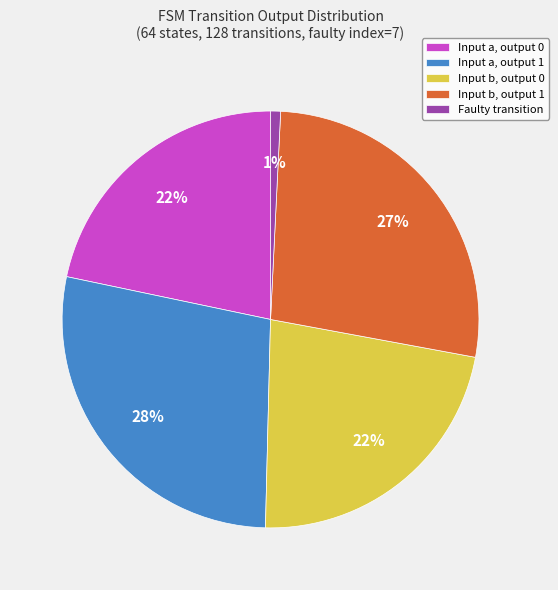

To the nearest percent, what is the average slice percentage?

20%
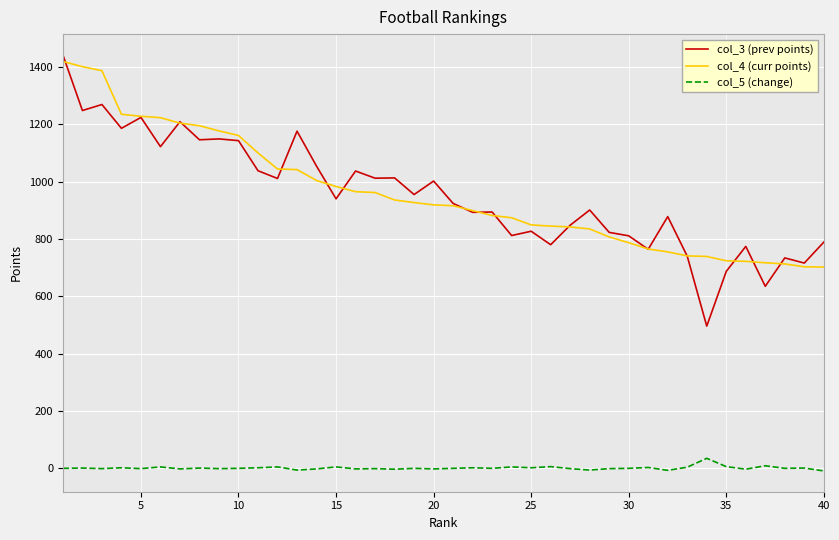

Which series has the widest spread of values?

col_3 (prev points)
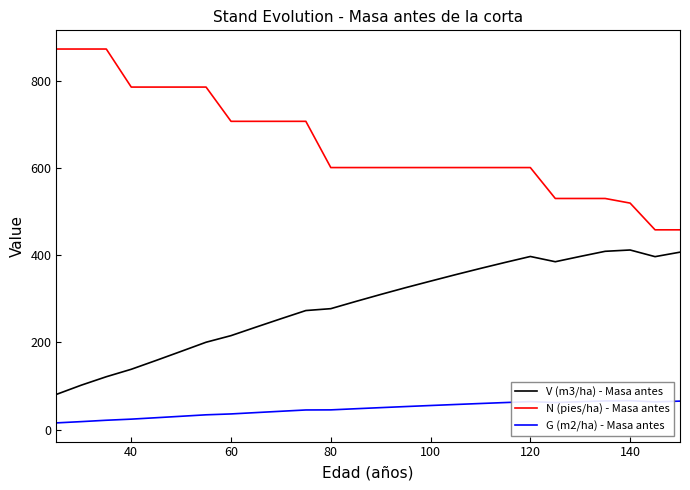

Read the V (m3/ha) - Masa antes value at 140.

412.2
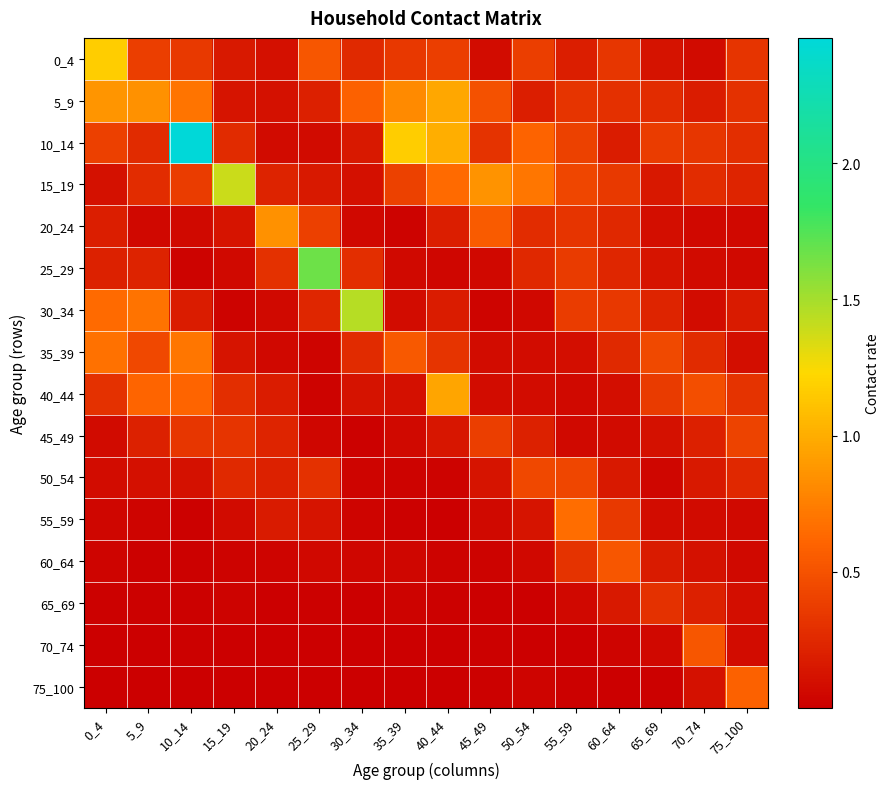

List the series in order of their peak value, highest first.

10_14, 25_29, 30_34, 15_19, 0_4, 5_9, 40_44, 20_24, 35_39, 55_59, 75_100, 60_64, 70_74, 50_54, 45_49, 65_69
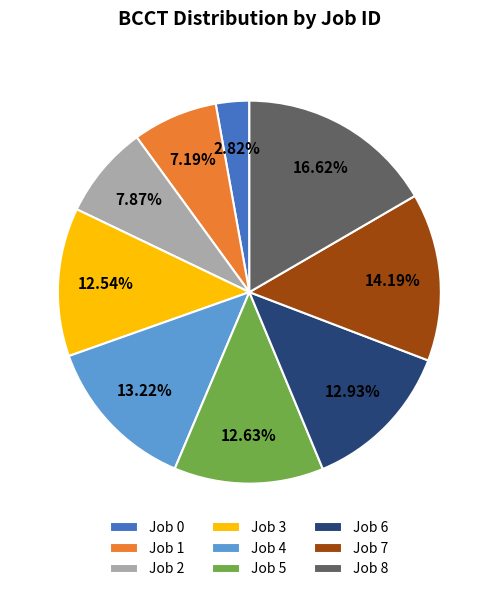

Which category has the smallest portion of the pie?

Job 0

EXERCISE AIM: Rewrite all the records with every "series" changed to "data set" and nothing else altered, leaving out the pictures.

WRITTEN SOLUTION:
To the nearest percent, what is the average slice percentage?

20%

Which data set has the widest spread of values?

col_3 (prev points)

Read the V (m3/ha) - Masa antes value at 140.

412.2

List the data set in order of their peak value, highest first.

10_14, 25_29, 30_34, 15_19, 0_4, 5_9, 40_44, 20_24, 35_39, 55_59, 75_100, 60_64, 70_74, 50_54, 45_49, 65_69

Which category has the smallest portion of the pie?

Job 0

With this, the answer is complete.